Q3 hi-tech fundraising falls 23% to $336m.

In a recent interview with The Jerusalem Post, IVA chairman Yoram Oran said quarterly fluctuations were not important in measuring the long-term investment trend.

By YIGAL GRAYEFF
November 15, 2005 07:18
2 minute read.

The amount of money raised by Israeli hi-tech companies slumped to $336 million in the third quarter from $438m. in the same period a year earlier, as the number of companies seeking investment fell to 90 from 113, the IVC Research Center said on Monday. However, Efrat Zakai, the director of research at IVC, said that capital raising was more stable over a longer time period, and in the first nine months of the year, the amount obtained slipped to $1.07 billion from $1.1b. in the same period of 2004. In addition, Zakai forecast that the figure for 2005 would be $1.4b. compared with $1.47b. last year. In a recent interview with The Jerusalem Post, Israel Venture Association chairman Yoram Oran said quarterly fluctuations were not important in measuring the long-term investment trend. "You need to ignore quarterly changes, they are not indicative at all," he said. He added that VC investments depended as much on the financial needs of the companies as it did on whether or not investors wanted to put money into Israeli technology. He stressed that an important indicator was the amount of seed funding, as this was a guide for future growth. However, seed funding in third quarter slipped to $34m. from $36m. a year earlier, although it was up from $22m. in the second quarter.
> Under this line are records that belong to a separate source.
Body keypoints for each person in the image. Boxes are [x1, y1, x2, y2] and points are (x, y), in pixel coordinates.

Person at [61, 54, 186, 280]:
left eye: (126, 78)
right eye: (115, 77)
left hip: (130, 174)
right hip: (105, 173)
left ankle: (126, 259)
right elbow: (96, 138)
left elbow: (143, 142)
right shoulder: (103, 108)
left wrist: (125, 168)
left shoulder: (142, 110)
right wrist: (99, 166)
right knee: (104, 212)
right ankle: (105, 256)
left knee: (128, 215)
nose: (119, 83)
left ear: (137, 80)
The average company financing round in the third quarter dropped to $3.73m. from $3.87m. as 66 start-ups attracted more than $1m. each, 15 raised $5m.-$10m., four raised $10m.-$20m., and one raised more than $20m. The amount that Israeli venture capital firms invested fell to $188m. from $194m., although their share of the total amount rose to 56% from an average of 42%. In addition, Israeli VCs invested $20m. in eight foreign companies, down from $23m. a year earlier. The sector that attracted the most money was communications as 31 companies raised $112m., or 33% of the total. In the same period last year, the sector attracted $121m., or 28%. The next most popular sector was software, with 16 companies raising $55m., while life sciences companies raised $53m. IVC, which carried out the study in cooperation with the IVA, said the survey was based on reports from 92 venture investors of which 57 are Israeli management companies.